Deze set bevat 121 kaarten. Per executieve functie zijn er 10 stellingen die te gebruiken zijn voor kinderen in het voortgezet onderwijs.
Gesprekskaarten Executieve Functies Voortgezet Onderwijs
Deze set bevat 121 kaarten. Per executieve functie zijn er 10 stellingen die te gebruiken zijn voor kinderen in het voortgezet onderwijs. Ook is er van iedere executieve functie een categoriekaart.
Alle coaches, begeleiders en remedial teachers willen met kinderen en tieners in gesprek. Dat is onze drijfveer voor het ontwikkelen van gesprekskaarten over executieve functies (EF). Door in gesprek te gaan met elkaar kom je er achter welke hulpvraag er speelt en kun je samen inzichtelijk maken wat er al goed gaat en wat er beter kan.
De stellingen op de kaarten nodigen uit om tijdens het (kind)gesprek helder te krijgen waar de leerling al goed in is en waar er verbeterpunten mogelijk zijn.
De leerling wordt betrokken bij zijn eigen leerproces waardoor de motivatie om te werken aan de verbeterpunten wordt vergroot.
Hoe kun je de kaarten gebruiken? Dit is één van de mogelijkheden:
De hulpvraag van ouders luidt: “Mijn zoon kan niet plannen en daar hebben we thuis altijd strijd over.
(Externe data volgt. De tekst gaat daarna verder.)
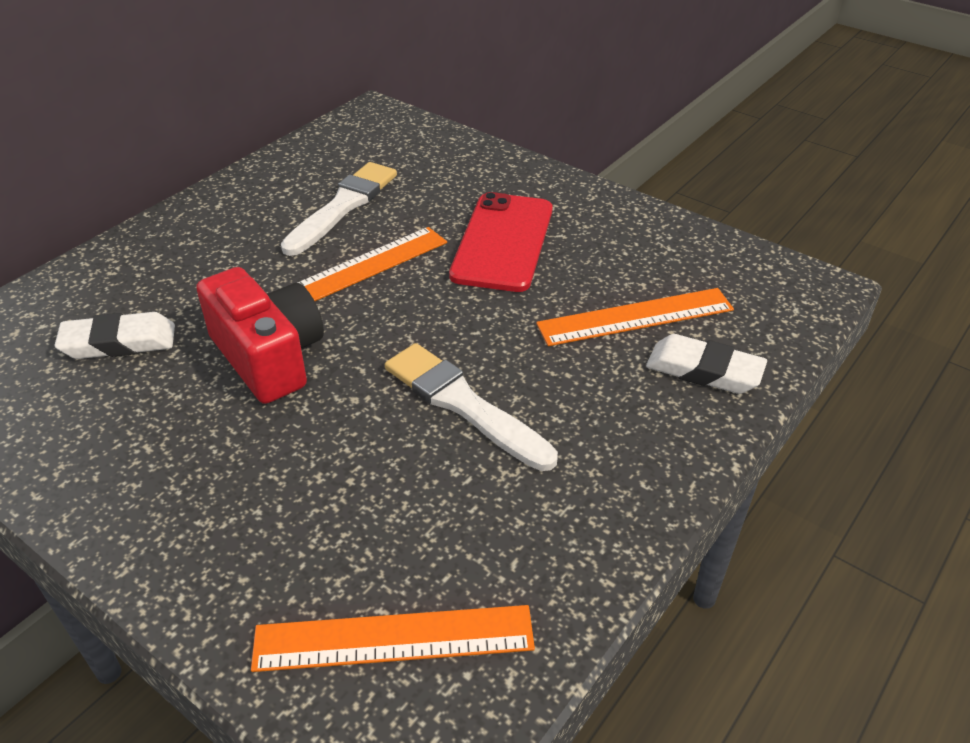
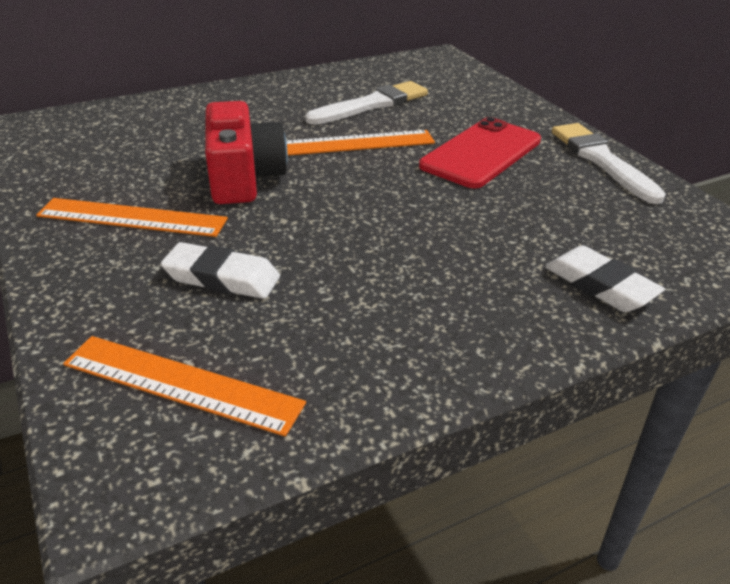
camera: 25 degrees right, 5 degrees down
(119, 342) = (153, 143): white eraser -> white eraser (222, 278)
(463, 404) = (364, 247): white brush -> white brush (601, 160)
(635, 317) = (561, 230): orange ruler -> orange ruler (132, 217)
Het lukt hem niet om zijn huiswerk af te krijgen en doet dit dan op het laatste moment, waardoor hij en wij daar stress van hebben.”
De coach pakt de gesprekskaarten met het onderdeel Plannen erbij en bespreekt de stellingen die hier op staan. Door gebruik te maken van doorvraagvragen wordt bekeken of hij echt niet kan plannen of dat er misschien iets anders aan de hand is. Uit het gesprek met het kind blijkt dat hij wél heel goed is in het inpakken van zijn voetbaltas en zijn eigen koffer. In die situatie kan hij dus plannen. Je kunt nu gaan bespreken met het kind hoe hij de overgang gaat maken van het inpakken van je voetbaltas naar het plannen van je huiswerk.
Het kan ook zijn, dat het probleem meer ligt in het missen van overzicht. Dan kun je bijvoorbeeld de timemanagement-kaarten erbij pakken.
Zowel het kind als jij krijgen op deze manier goed inzicht waaraan je gaat werken met elkaar.
Voorbeelden van een stelling op een gesprekskaart plannen: * Ik gebruik strategieën om mijn huiswerk te onthouden. * Ik heb altijd of meestal de juiste materialen die ik nodig heb om mijn huiswerk te kunnen maken en leren. * Een kalender of agenda helpt mij bij het verminderen van stress bij toetsen.